With recent games like the Knicks game, The Pistons have found ways to get Cunningham easier baskets off the ball in tough spacing by letting him attack defenses when they are in rotation, and this has also allowed Cade to preserve his stamina through games better as well because he’s not asked to create every halfcourt possession for the team.
Bojan returning should help take some of the emphasis off of Cunningham and Ivey should be able to get the team into its halfcourt sets while effectively getting Cade these easier shots throughout the course of the game. Ivey has the highest pull on the court, which I outlined in my article on him, but Monty’s overreliance on other guards in the rotation has put Ivey in spots that can only be defined, in the nicest way possible, as sub-optimal. The other thing here is that the burden of being a primary should not be on Ivey either, he’s still growing as a playmaker, and if you want to break this losing streak and make his life easier too you need another scoring threat that every defense in the league will respect outside of Bojan.
Enter Zach Lavine.
Before Bulls fans yell at me, I am just going off of the idea that Lavine has become undervalued in the trade market because of his contract and injury history, and if there is any weight to the reports Adrian Wojnarowski has reported, I think this is a deal that works for both sides.

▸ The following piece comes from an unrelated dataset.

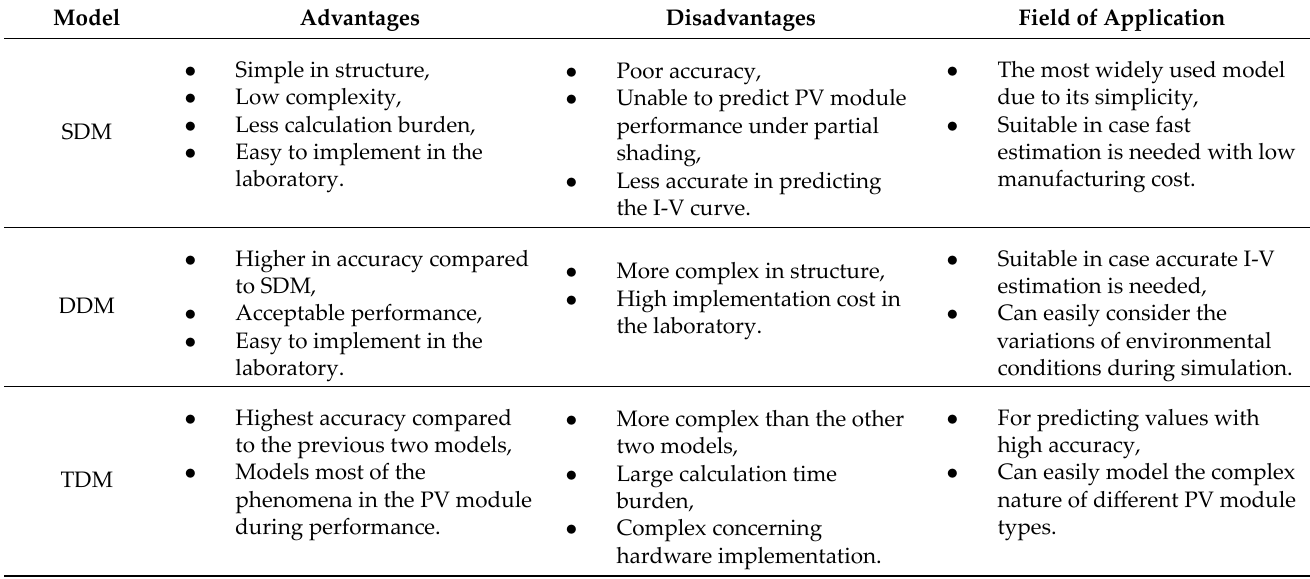
Table 1. Comparison between SDM, DDM, and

Most patient Pistons fans would say, “Don’t use your assets in a trade like this, go for someone like OG, Lauri, or Siakam.” The grim reality of the Pistons is that they are in a tight spot with assets to trade with, their main options being the lottery draftees from the 2021-23 draft classes, which the Pistons are unlikely to do which means they can be easily outbid if those names become available. If Lavine’s value is that low, it should be a move the Pistons make to improve their roster on the edges because making a move for a scorer like Lavine would open the court for every young player and reduce the level of responsibility the young players are held to every night.
I personally want the Pistons to continue to build around those four players but putting the main onus on these four to create everything for you is a tough proposition. My idea with Lavine is that, yes he will take some creation reps away from Ivey and Thompson, but Monty is not doing that with those young guys regardless. Why not use those same minutes that are distributed amongst Burks and Killian to Lavine to help improve that spacing issue while leaving fewer guards to take away minutes from Ivey and forcing Monty to use Ivey more consistently.
In this trade, the Bulls, get a 2029 Pistons first, which could be valued highly because of how far out it is, an open cap sheet for this summer, and two young players in Killian and Wiseman to take fliers on without having to be attached to longterm contracts with the two. The Pistons get back Lavine and Julian Phillips (the Bulls 2023 draftee.) If the market is that low for Lavine, this offer could outbid other teams and help land a situation that helps both sides: The Pistons start helping their young guys and solidify their rotation while the Bulls finally pull the plug and start looking out of mediocrity.